Dataset ->

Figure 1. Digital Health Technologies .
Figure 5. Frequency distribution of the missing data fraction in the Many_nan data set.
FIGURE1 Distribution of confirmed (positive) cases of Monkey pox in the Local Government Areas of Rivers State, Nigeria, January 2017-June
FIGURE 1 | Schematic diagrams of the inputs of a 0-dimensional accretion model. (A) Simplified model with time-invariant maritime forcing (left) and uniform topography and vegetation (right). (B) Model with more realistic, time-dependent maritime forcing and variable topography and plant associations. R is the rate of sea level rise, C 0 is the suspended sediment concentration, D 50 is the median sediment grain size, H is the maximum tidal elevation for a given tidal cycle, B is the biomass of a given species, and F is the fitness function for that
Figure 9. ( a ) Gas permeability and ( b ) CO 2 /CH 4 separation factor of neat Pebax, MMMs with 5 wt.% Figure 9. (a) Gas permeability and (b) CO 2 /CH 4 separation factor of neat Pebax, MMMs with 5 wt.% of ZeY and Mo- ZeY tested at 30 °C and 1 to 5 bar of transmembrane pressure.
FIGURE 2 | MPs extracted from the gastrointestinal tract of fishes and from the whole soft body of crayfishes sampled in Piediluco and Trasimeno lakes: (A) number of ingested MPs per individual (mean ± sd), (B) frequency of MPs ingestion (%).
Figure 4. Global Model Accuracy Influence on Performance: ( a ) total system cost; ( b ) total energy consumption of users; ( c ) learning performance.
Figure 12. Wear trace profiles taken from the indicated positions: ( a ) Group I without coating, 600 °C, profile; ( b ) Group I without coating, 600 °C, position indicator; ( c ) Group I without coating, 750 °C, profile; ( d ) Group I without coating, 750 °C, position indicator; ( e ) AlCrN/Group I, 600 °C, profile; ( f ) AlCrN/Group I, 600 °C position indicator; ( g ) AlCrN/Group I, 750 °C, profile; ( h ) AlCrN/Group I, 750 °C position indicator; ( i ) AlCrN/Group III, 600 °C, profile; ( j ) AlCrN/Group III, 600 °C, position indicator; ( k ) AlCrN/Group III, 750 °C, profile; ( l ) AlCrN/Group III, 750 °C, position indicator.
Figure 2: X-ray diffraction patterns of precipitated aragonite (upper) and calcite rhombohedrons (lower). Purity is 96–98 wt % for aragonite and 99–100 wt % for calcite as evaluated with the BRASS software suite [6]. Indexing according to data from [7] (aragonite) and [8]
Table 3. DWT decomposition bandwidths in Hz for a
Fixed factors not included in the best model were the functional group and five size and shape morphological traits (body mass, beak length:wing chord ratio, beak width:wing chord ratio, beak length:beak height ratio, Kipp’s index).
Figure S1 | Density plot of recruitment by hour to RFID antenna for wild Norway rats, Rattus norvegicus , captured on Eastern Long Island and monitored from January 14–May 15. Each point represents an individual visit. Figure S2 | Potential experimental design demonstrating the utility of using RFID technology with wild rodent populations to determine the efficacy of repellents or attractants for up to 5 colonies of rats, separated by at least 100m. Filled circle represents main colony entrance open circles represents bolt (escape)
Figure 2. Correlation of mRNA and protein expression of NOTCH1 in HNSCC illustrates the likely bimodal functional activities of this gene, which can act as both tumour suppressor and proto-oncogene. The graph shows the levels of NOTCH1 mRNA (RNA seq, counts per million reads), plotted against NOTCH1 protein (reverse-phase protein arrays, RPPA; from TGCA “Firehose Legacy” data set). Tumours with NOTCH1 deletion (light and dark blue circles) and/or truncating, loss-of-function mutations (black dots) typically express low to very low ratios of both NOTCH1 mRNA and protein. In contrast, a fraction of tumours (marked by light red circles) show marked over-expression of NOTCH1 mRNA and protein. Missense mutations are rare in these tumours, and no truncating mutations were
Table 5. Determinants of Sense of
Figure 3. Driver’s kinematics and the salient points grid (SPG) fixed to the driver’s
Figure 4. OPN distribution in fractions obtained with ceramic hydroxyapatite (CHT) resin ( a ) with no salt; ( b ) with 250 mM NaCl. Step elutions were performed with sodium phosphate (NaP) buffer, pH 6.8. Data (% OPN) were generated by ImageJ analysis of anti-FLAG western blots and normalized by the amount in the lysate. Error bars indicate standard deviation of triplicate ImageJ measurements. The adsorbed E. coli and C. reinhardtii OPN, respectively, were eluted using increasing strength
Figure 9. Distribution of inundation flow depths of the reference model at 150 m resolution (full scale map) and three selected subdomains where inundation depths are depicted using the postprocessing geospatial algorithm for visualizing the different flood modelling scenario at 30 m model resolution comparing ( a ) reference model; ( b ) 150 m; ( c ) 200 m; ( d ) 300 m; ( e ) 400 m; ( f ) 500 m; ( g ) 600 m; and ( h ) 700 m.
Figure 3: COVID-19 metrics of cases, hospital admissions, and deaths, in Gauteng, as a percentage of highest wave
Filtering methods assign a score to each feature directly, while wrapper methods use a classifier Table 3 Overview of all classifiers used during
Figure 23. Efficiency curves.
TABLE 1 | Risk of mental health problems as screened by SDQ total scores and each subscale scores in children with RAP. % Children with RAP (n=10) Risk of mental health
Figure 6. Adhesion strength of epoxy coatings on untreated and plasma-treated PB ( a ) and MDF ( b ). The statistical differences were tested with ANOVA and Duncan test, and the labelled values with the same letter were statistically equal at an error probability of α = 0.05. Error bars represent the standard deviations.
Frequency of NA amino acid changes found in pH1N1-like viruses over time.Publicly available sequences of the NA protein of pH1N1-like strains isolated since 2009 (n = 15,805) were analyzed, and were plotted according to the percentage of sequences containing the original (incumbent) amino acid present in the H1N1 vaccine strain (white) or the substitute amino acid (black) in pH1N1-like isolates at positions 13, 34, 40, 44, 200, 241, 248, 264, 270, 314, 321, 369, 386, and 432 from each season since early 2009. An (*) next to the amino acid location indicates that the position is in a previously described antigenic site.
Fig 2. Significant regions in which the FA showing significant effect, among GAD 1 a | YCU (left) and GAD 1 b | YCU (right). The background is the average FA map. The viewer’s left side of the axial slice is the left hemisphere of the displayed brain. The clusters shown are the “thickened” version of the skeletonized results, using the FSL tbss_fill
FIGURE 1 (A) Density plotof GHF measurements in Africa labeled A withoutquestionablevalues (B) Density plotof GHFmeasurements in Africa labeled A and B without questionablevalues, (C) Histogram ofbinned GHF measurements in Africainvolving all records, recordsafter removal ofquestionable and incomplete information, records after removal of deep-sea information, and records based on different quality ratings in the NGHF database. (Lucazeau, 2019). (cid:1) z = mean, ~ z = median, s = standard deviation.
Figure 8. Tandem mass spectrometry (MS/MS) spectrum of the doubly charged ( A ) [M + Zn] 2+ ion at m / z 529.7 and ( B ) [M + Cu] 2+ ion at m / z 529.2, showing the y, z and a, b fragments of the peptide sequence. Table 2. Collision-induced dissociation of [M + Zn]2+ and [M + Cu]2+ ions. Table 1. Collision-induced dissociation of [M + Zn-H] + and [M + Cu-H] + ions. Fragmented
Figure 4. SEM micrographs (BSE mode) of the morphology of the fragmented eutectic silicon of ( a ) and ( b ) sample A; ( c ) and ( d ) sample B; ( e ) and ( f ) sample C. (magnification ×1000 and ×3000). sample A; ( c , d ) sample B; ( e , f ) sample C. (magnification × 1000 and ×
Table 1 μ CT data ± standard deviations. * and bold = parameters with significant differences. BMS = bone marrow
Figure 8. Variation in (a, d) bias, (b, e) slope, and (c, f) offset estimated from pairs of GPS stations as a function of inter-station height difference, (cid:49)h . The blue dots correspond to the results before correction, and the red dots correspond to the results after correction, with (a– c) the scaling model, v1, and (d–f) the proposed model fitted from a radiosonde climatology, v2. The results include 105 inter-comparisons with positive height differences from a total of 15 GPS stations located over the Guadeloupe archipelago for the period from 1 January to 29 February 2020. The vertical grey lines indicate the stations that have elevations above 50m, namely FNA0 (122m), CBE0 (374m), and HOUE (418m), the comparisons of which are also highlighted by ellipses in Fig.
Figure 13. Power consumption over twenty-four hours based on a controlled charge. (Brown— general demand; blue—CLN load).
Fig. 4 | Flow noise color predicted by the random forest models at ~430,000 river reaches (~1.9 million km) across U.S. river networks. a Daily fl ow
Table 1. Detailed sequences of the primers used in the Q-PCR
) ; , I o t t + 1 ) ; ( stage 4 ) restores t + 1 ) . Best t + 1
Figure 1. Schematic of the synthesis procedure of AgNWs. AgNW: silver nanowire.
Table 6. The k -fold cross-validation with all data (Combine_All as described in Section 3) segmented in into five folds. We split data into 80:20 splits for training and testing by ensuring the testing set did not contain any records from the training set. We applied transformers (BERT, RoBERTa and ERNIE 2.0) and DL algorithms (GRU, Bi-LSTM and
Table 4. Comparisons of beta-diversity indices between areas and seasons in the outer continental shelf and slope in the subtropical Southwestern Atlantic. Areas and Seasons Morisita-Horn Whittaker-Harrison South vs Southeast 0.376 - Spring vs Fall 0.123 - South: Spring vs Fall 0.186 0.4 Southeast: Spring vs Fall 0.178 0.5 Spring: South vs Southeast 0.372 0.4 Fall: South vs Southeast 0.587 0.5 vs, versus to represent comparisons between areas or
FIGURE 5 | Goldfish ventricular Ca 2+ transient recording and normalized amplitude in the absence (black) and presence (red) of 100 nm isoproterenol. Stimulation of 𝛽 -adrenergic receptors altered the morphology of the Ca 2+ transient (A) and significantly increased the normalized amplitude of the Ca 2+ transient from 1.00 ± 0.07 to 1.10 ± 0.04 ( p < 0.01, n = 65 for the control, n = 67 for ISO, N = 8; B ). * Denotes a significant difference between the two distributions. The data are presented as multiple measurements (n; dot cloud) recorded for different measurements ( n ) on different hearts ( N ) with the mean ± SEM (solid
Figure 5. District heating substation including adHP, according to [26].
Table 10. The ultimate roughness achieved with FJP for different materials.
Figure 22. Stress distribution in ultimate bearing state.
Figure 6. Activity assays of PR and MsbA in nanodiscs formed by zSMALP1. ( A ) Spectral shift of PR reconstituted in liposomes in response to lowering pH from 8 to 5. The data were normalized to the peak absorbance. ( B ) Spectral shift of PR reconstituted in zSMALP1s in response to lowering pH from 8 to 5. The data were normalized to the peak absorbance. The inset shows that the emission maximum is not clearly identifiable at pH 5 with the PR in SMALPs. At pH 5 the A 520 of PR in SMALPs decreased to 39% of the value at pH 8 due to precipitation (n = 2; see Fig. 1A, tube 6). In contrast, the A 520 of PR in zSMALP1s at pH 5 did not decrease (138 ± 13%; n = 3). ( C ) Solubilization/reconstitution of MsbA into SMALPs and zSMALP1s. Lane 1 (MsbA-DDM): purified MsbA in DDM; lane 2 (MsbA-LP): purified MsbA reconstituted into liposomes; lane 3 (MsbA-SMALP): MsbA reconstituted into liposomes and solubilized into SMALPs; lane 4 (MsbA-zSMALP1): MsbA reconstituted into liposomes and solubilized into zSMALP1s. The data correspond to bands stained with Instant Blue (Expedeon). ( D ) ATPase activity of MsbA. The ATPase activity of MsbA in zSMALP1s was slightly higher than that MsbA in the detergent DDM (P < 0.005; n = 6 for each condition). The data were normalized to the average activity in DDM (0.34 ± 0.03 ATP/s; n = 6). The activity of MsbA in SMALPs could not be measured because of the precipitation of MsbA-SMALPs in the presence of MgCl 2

Your assignment -> Produce the lines from the top of the listing through the "FIGURE 1 | Schematic" line exactly as they appear, with no additional output.

Completed task ->
Figure 1. Digital Health Technologies .
Figure 5. Frequency distribution of the missing data fraction in the Many_nan data set.
FIGURE1 Distribution of confirmed (positive) cases of Monkey pox in the Local Government Areas of Rivers State, Nigeria, January 2017-June
FIGURE 1 | Schematic diagrams of the inputs of a 0-dimensional accretion model. (A) Simplified model with time-invariant maritime forcing (left) and uniform topography and vegetation (right). (B) Model with more realistic, time-dependent maritime forcing and variable topography and plant associations. R is the rate of sea level rise, C 0 is the suspended sediment concentration, D 50 is the median sediment grain size, H is the maximum tidal elevation for a given tidal cycle, B is the biomass of a given species, and F is the fitness function for that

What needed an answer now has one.